Collor está atualmente cumprindo prisão domiciliar no apartamento de 600 metros quadrados com vista para o mar de Maceió, piscina privativa, bar e quatro suítes. De acordo com a Justiça do Trabalho de Alagoas, o apartamento foi avaliado em R$ 9 milhões no final de 2024.
Em 2023, o ex-presidente foi condenado pelo STF a 8 anos e 10 meses pelos crimes de corrupção passiva e lavagem de dinheiro, por envolvimento em um esquema de corrupção na BR Distribuidora.

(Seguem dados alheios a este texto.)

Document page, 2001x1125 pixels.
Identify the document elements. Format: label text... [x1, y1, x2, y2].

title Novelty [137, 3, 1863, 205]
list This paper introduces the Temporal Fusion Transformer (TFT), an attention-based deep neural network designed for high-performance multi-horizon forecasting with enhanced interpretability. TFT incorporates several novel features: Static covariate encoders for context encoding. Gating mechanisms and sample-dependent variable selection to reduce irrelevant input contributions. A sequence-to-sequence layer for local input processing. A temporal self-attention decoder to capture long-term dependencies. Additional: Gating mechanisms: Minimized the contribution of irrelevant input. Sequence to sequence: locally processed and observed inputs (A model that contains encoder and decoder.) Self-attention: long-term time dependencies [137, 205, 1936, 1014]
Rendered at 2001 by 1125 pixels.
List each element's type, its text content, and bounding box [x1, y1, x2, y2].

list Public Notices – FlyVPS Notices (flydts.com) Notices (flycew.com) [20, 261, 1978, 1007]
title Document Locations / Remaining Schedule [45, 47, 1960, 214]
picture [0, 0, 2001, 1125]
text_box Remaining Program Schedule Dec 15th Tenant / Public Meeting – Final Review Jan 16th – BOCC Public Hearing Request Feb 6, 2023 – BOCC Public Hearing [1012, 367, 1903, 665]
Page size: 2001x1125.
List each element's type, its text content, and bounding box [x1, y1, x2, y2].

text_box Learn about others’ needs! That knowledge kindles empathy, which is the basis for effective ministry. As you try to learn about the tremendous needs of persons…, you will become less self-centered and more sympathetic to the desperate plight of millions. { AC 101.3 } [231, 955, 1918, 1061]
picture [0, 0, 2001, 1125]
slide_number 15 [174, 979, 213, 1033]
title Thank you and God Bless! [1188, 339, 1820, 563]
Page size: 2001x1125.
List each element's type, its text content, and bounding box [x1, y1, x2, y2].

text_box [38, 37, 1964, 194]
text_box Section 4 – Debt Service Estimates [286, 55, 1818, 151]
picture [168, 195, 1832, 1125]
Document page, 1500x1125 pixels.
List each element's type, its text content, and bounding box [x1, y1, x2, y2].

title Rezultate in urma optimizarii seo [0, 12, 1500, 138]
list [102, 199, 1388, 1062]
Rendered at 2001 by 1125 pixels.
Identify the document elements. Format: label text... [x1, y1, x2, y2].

Ele começou a cumprir a pena no Presídio Baldomero Cavalcanti de Oliveira, em Maceió (AL), e depois conseguiu prisão domiciliar humanitária por idade avançada (75 anos) e comorbidades graves, que incluem doença de Parkinson, apneia do sono grave e transtorno afetivo bipolar.
No entanto, o juiz Nilton Beltrão de Albuquerque Junior determinou que esse imóvel em que ele cumpre a pena seja vendido em leilão por conta de uma dívida trabalhista.
De acordo com o portal UOL, a defesa de Collor alega que essa dívida já foi paga. Já a defesa da trabalhadora — uma jornalista que atuou na TV Gazeta, da qual Collor é dono — afirma que em 2019 houve um acordo para ela receber R$ 80 mil em salários atrasados, mas que os valores não foram pagos integralmente.